In pursuit of the defeat of what she saw as socialist totalitarianism, she made a close alliance with U.S. President Ronald Reagan and built a relationship with
Soviet leader Mikhail Gorbachev, while still standing firm in opposition to the
Soviet empire. Without question, she was one of America's closest and most important friends and was instrumental in winning the Cold War for the West.
Thatcher refused to be bowed by terrorism and stood against it in all its forms. After the Irish Republican Army (IRA) attempted to assassinate her and her Cabinet at a conference in 1984, she famously insisted the conference go on the next day. She was tough!
"The fact that we are gathered here now, shocked, but composed and determined, is a sign not only that this attack has failed, but that all attempts to destroy democracy by terrorism will fail." Her courage brought moral clarity in highlighting the atrocity of terrorism as a means of political activity.

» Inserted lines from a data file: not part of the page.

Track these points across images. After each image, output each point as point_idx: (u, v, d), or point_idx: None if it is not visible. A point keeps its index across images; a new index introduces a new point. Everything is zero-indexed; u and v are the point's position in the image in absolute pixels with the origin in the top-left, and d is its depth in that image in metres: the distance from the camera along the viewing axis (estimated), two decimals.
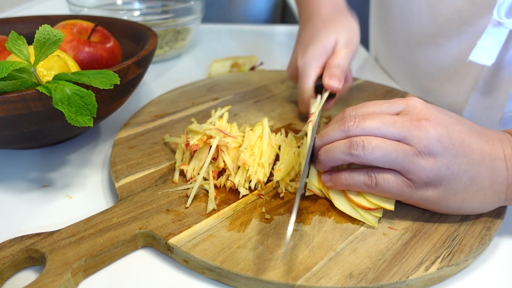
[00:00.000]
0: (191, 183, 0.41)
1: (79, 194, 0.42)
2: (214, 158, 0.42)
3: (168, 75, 0.74)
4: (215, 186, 0.40)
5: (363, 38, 0.86)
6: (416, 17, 0.61)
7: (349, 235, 0.35)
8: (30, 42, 0.38)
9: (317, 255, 0.33)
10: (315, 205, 0.39)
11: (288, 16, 1.48)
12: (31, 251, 0.33)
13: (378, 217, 0.37)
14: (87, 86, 0.38)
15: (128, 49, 0.57)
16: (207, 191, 0.40)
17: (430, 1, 0.57)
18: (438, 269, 0.33)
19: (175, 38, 0.78)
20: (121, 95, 0.46)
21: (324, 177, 0.39)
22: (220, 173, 0.42)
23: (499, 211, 0.38)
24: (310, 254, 0.33)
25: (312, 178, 0.40)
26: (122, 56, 0.55)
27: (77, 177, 0.45)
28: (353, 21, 0.54)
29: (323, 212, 0.38)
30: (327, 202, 0.39)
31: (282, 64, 0.79)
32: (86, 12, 0.72)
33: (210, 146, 0.41)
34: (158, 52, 0.77)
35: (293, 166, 0.43)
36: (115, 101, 0.46)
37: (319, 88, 0.51)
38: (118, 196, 0.39)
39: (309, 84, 0.51)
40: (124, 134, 0.49)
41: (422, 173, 0.34)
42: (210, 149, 0.41)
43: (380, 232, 0.36)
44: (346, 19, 0.54)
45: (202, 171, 0.40)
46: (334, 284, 0.31)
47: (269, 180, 0.42)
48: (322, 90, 0.50)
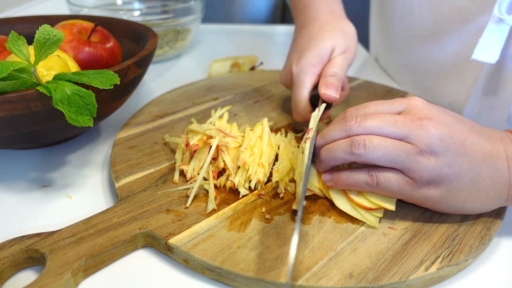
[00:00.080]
0: (191, 183, 0.41)
1: (79, 194, 0.42)
2: (214, 158, 0.42)
3: (168, 75, 0.74)
4: (215, 186, 0.40)
5: (363, 38, 0.86)
6: (416, 15, 0.61)
7: (349, 235, 0.35)
8: (30, 42, 0.38)
9: (317, 255, 0.33)
10: (315, 205, 0.39)
11: (288, 16, 1.48)
12: (31, 251, 0.33)
13: (379, 217, 0.37)
14: (87, 86, 0.38)
15: (128, 49, 0.57)
16: (207, 191, 0.40)
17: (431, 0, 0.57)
18: (438, 269, 0.33)
19: (175, 38, 0.78)
20: (121, 95, 0.46)
21: (325, 176, 0.39)
22: (220, 173, 0.42)
23: (499, 211, 0.38)
24: (310, 254, 0.33)
25: (312, 178, 0.40)
26: (122, 56, 0.55)
27: (77, 177, 0.45)
28: (350, 27, 0.52)
29: (323, 212, 0.38)
30: (327, 202, 0.39)
31: (282, 64, 0.79)
32: (86, 12, 0.72)
33: (210, 146, 0.41)
34: (158, 52, 0.77)
35: (292, 166, 0.43)
36: (115, 101, 0.46)
37: (315, 97, 0.48)
38: (118, 196, 0.39)
39: (304, 93, 0.48)
40: (124, 134, 0.49)
41: (424, 171, 0.34)
42: (210, 149, 0.41)
43: (380, 232, 0.36)
44: (343, 25, 0.52)
45: (202, 171, 0.40)
46: (334, 284, 0.31)
47: (269, 180, 0.42)
48: (317, 100, 0.48)
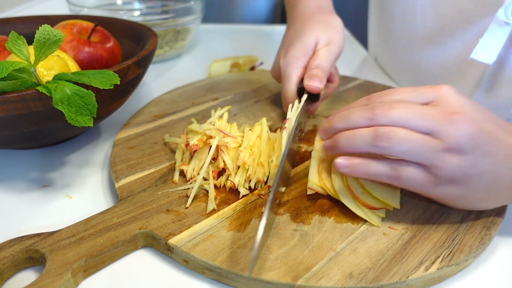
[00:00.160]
0: (191, 183, 0.41)
1: (79, 194, 0.42)
2: (214, 158, 0.42)
3: (168, 75, 0.74)
4: (215, 186, 0.40)
5: (363, 38, 0.86)
6: (419, 17, 0.61)
7: (349, 235, 0.35)
8: (30, 42, 0.38)
9: (317, 255, 0.33)
10: (315, 205, 0.39)
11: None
12: (31, 251, 0.33)
13: (382, 216, 0.37)
14: (87, 86, 0.38)
15: (128, 49, 0.57)
16: (207, 191, 0.40)
17: (434, 1, 0.57)
18: (438, 269, 0.33)
19: (175, 38, 0.78)
20: (121, 95, 0.46)
21: (339, 161, 0.36)
22: (220, 173, 0.42)
23: (499, 211, 0.38)
24: (310, 254, 0.33)
25: (312, 177, 0.40)
26: (122, 56, 0.55)
27: (77, 177, 0.45)
28: (335, 19, 0.53)
29: (323, 212, 0.38)
30: (327, 202, 0.39)
31: None
32: (86, 12, 0.72)
33: (210, 146, 0.41)
34: (158, 52, 0.77)
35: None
36: (115, 101, 0.46)
37: (301, 90, 0.50)
38: (118, 196, 0.39)
39: (291, 85, 0.50)
40: (124, 134, 0.49)
41: (449, 169, 0.33)
42: (210, 149, 0.41)
43: (380, 232, 0.36)
44: (327, 18, 0.53)
45: (202, 171, 0.40)
46: (334, 284, 0.31)
47: (268, 179, 0.42)
48: (303, 93, 0.49)
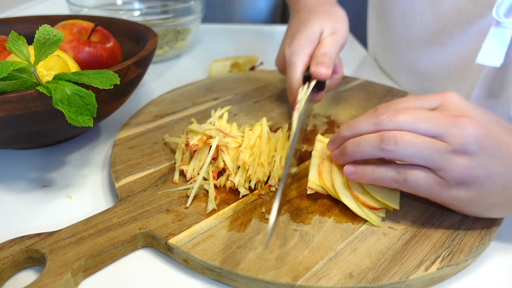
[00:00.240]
0: (191, 183, 0.41)
1: (79, 194, 0.42)
2: (214, 158, 0.42)
3: (168, 75, 0.74)
4: (215, 186, 0.40)
5: (363, 38, 0.86)
6: (418, 17, 0.61)
7: (349, 235, 0.35)
8: (30, 42, 0.38)
9: (317, 255, 0.33)
10: (315, 205, 0.39)
11: (288, 16, 1.48)
12: (31, 251, 0.33)
13: (382, 216, 0.37)
14: (87, 86, 0.38)
15: (128, 49, 0.57)
16: (207, 191, 0.40)
17: (433, 1, 0.57)
18: (438, 269, 0.33)
19: (175, 38, 0.78)
20: (121, 95, 0.46)
21: (348, 169, 0.37)
22: (220, 173, 0.42)
23: None
24: (310, 254, 0.33)
25: (312, 176, 0.40)
26: (122, 56, 0.55)
27: (77, 177, 0.45)
28: (339, 10, 0.54)
29: (323, 212, 0.38)
30: (327, 202, 0.39)
31: None
32: (86, 12, 0.72)
33: (210, 146, 0.41)
34: (158, 52, 0.77)
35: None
36: (115, 101, 0.46)
37: (307, 79, 0.50)
38: (118, 196, 0.39)
39: (296, 73, 0.50)
40: (124, 134, 0.49)
41: (456, 171, 0.33)
42: (210, 149, 0.41)
43: (380, 232, 0.36)
44: (331, 9, 0.54)
45: (202, 171, 0.40)
46: (334, 284, 0.31)
47: (269, 179, 0.42)
48: (309, 81, 0.49)
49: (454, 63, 0.58)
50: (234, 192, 0.40)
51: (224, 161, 0.41)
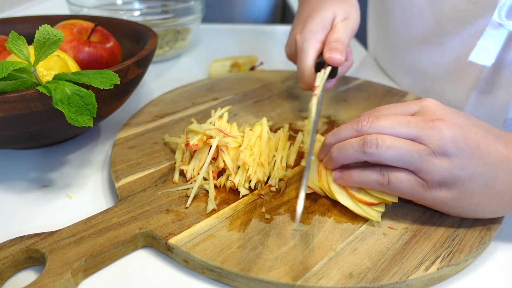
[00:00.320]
0: (191, 183, 0.41)
1: (79, 194, 0.42)
2: (214, 158, 0.42)
3: (168, 75, 0.74)
4: (215, 186, 0.40)
5: (362, 38, 0.86)
6: (417, 18, 0.61)
7: (349, 235, 0.35)
8: (30, 42, 0.38)
9: (317, 255, 0.33)
10: (315, 205, 0.39)
11: (288, 16, 1.48)
12: (31, 251, 0.33)
13: (381, 211, 0.37)
14: (87, 86, 0.38)
15: (128, 49, 0.57)
16: (207, 191, 0.40)
17: (432, 2, 0.57)
18: (438, 269, 0.33)
19: (175, 38, 0.78)
20: (121, 95, 0.46)
21: (335, 174, 0.39)
22: (220, 173, 0.42)
23: None
24: (310, 254, 0.33)
25: (312, 176, 0.40)
26: (122, 56, 0.55)
27: (77, 177, 0.45)
28: None
29: (323, 212, 0.38)
30: (327, 202, 0.39)
31: (282, 64, 0.79)
32: (86, 12, 0.72)
33: (210, 146, 0.41)
34: (158, 52, 0.77)
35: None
36: (115, 101, 0.46)
37: (320, 65, 0.49)
38: (118, 196, 0.39)
39: (309, 60, 0.49)
40: (124, 134, 0.49)
41: (436, 172, 0.34)
42: (210, 149, 0.41)
43: (380, 232, 0.36)
44: None
45: (202, 171, 0.40)
46: (334, 284, 0.31)
47: (269, 179, 0.42)
48: (322, 67, 0.49)
49: (454, 64, 0.58)
50: (234, 192, 0.40)
51: (224, 161, 0.41)
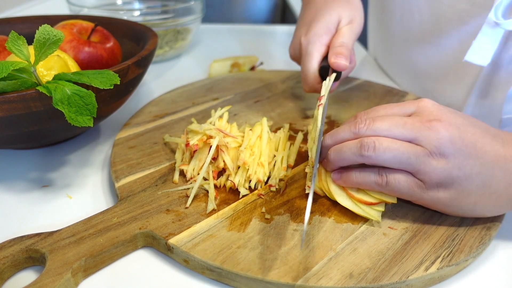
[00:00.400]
0: (191, 183, 0.41)
1: (79, 194, 0.42)
2: (214, 158, 0.42)
3: (168, 75, 0.74)
4: (215, 186, 0.40)
5: (362, 37, 0.86)
6: (416, 17, 0.61)
7: (349, 235, 0.35)
8: (30, 42, 0.38)
9: (317, 255, 0.33)
10: (315, 205, 0.39)
11: (288, 16, 1.48)
12: (31, 251, 0.33)
13: (381, 211, 0.37)
14: (87, 86, 0.38)
15: (128, 49, 0.57)
16: (207, 191, 0.40)
17: (431, 2, 0.57)
18: (438, 269, 0.33)
19: (175, 38, 0.78)
20: (121, 95, 0.46)
21: (334, 175, 0.39)
22: (220, 173, 0.42)
23: None
24: (310, 254, 0.33)
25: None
26: (122, 56, 0.55)
27: (77, 177, 0.45)
28: None
29: (323, 212, 0.38)
30: (327, 202, 0.39)
31: (282, 64, 0.79)
32: (86, 12, 0.72)
33: (210, 146, 0.41)
34: (158, 52, 0.77)
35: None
36: (115, 101, 0.46)
37: (324, 69, 0.49)
38: (118, 196, 0.39)
39: (313, 63, 0.49)
40: (124, 134, 0.49)
41: (433, 173, 0.34)
42: (210, 149, 0.41)
43: (380, 232, 0.36)
44: None
45: (202, 171, 0.40)
46: (334, 284, 0.31)
47: (269, 179, 0.42)
48: (326, 71, 0.49)
49: (451, 63, 0.58)
50: (234, 192, 0.40)
51: (224, 161, 0.41)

Her resolve to stand against any threat to British interests was clear in the Falklands War. After the invasion of British territory by Argentine military forces, Thatcher said it would not stand. Fully knowing the real prospect of defeat, Thatcher ordered a British military task force to re-take the islands. They did. Along with foreign policy successes, Thatcher, known as "The Iron Lady," scored domestically.
Facing high unemployment rates, a crippling union stranglehold and an unproductive, stagnating economy, the United Kingdom of the 1970s was a country in dire straits. She guided Britain's economic base away from domestic monopolies and toward global capitalism. Because of her privatization and deregulation policies, the United Kingdom became a center for international finance and investment. Although many thought it was impossible. In 1987, Thatcher was elected to a historic third term.
Despite her successes, she was and remains today a polarizing figure in British politics. Many disagreed with her attempts to curb the unions, her cuts to social programs and education, and her introduction of the "poll tax." She was one of the few European leaders to resist the oncoming European Union and ultimately her distrust of some of the centralized requirements of a common Europe led to her downfall.
Still, there can be no debate of her enduring impact. Tony Blair's historic 1997 election and return of the Labor Party to power is often pointed to as a moment of renewed liberalism in Britain. In many ways, it was. However under the banner of a new Labor Party, Blair embraced a more moderate message and proved that Thatcher had changed the politics of Britain forever.